If, in step 520, it is determined that the device is not an end device, then the device is a SAS expander, the procedure proceeds to step 525 where the target mode module issues SMP REPORT GENERAL and REPORT MANUFACTURING commands to the SAS expander. In response, the SAS expander replies with a list of any SAS phys to which it is connected. The target mode module notes these identified phys and in step 530, determines if there are any additional phys to discover. If so, the procedure loops back to step 515. Otherwise, at the completion of procedure 500, the SAS controller and target mode module have constructed a view of the SAS topology to which the SAS controller is connected.


E. Target Mode Message Passing


The logical SAS communicator channel described herein fewer permits interprocess communication among processors executing on different storage systems. When an initiating process executing on an initiator storage system desires to transfer a message to a target process on a target storage system, the initiating process generates the message and then passes the message to a logical channel protocol module (LCPM) executing on the initiator storage system. The LCPM manages communication over the logical communication channel for various processes within the storage system. The LCPM constructs a SCSI write operation encapsulating the message and passes the write operation to the SAS initiator module. The SAS initiator module, in cooperation with the SAS controller, transmits the write operation onto the SAS domain where it is received by the SAS controller of the target storage system. The SAS controller on the target storage system alerts the SAS target mode module on the target storage system, which then prepares an appropriate buffer for the write data. The two SAS controllers cooperate to transfer the data from the initiator to the target storage system. The target SAS controller then alerts the target mode module that the write operation has completed. The SAS target mode module extracts the write data and passes it to the LCPM on the target storage system, which extracts the message and passes the message to the appropriate target process on the target storage system.



FIG. 6 is a flowchart detailing the steps of a procedure 600 for transmitting a message using the logical communication channel of the present invention. The procedure 600 begins in step 605 and continues to step 610 where a (initiating) process on the initiator storage system (the storage system from which the message is originating) creates a message and passes the message to the LCPM executing on the storage system. This message may be, for example, a heart beat message directed to a failover monitor on the target storage system. In response, the LCPM constructs SCSI write operation in step 615 and identifies the appropriate SAS address of the target storage system in step 620. The address may be identified by, for example, identifying a SAS address obtained during the previous initialization of the SAS domain. The SCSI write operation may be a conventional SCSI command descriptor block (CDB) describing a write operation directed to the SAS address of the target storage system. In step 625, the LCPM calls the SAS initiator module to send the SCSI write request. The SAS initiator module invokes the SAS controller to transmit the write operation onto the SAS domain.

- [INFORMATION GIVEN]
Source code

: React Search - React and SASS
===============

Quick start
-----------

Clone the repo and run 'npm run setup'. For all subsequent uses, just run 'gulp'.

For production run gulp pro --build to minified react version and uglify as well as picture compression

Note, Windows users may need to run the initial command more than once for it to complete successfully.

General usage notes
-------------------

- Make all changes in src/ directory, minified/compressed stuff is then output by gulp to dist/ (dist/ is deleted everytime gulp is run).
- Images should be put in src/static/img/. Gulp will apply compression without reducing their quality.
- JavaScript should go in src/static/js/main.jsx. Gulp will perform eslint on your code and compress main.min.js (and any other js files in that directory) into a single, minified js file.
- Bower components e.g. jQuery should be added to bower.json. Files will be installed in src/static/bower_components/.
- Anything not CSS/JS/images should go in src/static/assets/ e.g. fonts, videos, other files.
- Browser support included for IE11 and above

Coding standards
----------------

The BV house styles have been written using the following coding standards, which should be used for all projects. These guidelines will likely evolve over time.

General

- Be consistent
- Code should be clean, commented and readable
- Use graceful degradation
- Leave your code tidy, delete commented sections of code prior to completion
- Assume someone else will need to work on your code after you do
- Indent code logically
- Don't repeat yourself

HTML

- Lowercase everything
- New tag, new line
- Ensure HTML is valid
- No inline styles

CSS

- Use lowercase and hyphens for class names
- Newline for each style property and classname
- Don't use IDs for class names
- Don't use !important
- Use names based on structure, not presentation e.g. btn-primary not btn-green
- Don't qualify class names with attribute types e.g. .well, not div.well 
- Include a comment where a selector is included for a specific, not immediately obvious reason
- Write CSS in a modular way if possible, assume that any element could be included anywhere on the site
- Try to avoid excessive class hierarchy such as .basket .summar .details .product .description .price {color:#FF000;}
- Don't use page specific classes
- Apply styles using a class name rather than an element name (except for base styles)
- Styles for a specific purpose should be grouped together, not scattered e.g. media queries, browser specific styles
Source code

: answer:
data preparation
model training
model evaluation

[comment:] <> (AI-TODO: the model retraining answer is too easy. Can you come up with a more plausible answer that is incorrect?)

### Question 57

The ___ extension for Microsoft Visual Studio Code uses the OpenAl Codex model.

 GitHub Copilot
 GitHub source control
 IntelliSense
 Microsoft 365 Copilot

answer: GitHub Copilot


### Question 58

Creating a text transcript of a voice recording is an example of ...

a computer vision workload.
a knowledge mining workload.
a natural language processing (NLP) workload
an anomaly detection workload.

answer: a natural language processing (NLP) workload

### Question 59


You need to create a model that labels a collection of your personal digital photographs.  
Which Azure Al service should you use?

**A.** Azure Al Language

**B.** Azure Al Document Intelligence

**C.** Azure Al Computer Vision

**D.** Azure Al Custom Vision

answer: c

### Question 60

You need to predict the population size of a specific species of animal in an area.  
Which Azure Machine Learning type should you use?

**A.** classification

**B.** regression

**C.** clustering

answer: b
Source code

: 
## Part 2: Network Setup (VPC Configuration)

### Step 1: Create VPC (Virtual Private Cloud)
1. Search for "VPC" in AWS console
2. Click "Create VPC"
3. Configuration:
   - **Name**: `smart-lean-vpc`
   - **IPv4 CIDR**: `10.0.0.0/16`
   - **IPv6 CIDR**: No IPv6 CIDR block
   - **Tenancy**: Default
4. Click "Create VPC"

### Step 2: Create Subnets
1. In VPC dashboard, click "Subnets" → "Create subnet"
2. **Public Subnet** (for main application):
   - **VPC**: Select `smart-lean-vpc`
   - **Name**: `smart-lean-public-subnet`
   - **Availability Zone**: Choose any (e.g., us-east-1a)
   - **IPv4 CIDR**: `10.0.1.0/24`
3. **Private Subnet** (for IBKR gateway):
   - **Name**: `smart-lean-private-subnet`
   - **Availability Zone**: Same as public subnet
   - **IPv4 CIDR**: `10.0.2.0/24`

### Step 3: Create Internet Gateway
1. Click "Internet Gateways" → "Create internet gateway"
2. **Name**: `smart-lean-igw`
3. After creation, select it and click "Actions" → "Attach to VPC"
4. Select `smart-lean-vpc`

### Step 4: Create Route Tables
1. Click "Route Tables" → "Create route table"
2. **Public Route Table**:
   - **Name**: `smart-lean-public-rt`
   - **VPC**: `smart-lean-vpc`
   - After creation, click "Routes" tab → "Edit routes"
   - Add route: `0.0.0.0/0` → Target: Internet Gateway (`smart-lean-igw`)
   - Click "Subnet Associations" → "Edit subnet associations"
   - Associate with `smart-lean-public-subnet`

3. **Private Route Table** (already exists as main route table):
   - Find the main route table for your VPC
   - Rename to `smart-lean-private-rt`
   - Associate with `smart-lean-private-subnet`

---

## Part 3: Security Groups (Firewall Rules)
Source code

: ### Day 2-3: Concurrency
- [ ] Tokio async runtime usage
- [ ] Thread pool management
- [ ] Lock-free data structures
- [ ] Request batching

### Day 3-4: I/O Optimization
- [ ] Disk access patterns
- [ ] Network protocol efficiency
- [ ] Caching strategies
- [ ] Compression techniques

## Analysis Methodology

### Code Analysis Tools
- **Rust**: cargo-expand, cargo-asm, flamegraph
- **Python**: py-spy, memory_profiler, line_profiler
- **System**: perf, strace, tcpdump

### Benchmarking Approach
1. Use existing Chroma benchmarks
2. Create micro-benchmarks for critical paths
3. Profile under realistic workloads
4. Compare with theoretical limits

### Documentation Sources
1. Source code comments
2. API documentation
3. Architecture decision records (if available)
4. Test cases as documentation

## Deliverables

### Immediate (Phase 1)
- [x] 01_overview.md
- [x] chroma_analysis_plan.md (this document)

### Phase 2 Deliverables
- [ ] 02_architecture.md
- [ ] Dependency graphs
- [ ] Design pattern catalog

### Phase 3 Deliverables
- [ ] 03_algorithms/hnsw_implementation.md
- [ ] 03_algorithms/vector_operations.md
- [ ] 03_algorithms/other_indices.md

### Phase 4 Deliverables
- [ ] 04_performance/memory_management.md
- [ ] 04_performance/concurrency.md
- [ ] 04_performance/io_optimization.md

- [AIM OF THE EXERCISE] Rewrite the stretch of the SAS target mode text from "If, in step" through "controller is connected.", substituting "SAS switch" for every "SAS expander".

- [WORKED SOLUTION]
If, in step 520, it is determined that the device is not an end device, then the device is a SAS switch, the procedure proceeds to step 525 where the target mode module issues SMP REPORT GENERAL and REPORT MANUFACTURING commands to the SAS switch. In response, the SAS switch replies with a list of any SAS phys to which it is connected. The target mode module notes these identified phys and in step 530, determines if there are any additional phys to discover. If so, the procedure loops back to step 515. Otherwise, at the completion of procedure 500, the SAS controller and target mode module have constructed a view of the SAS topology to which the SAS controller is connected.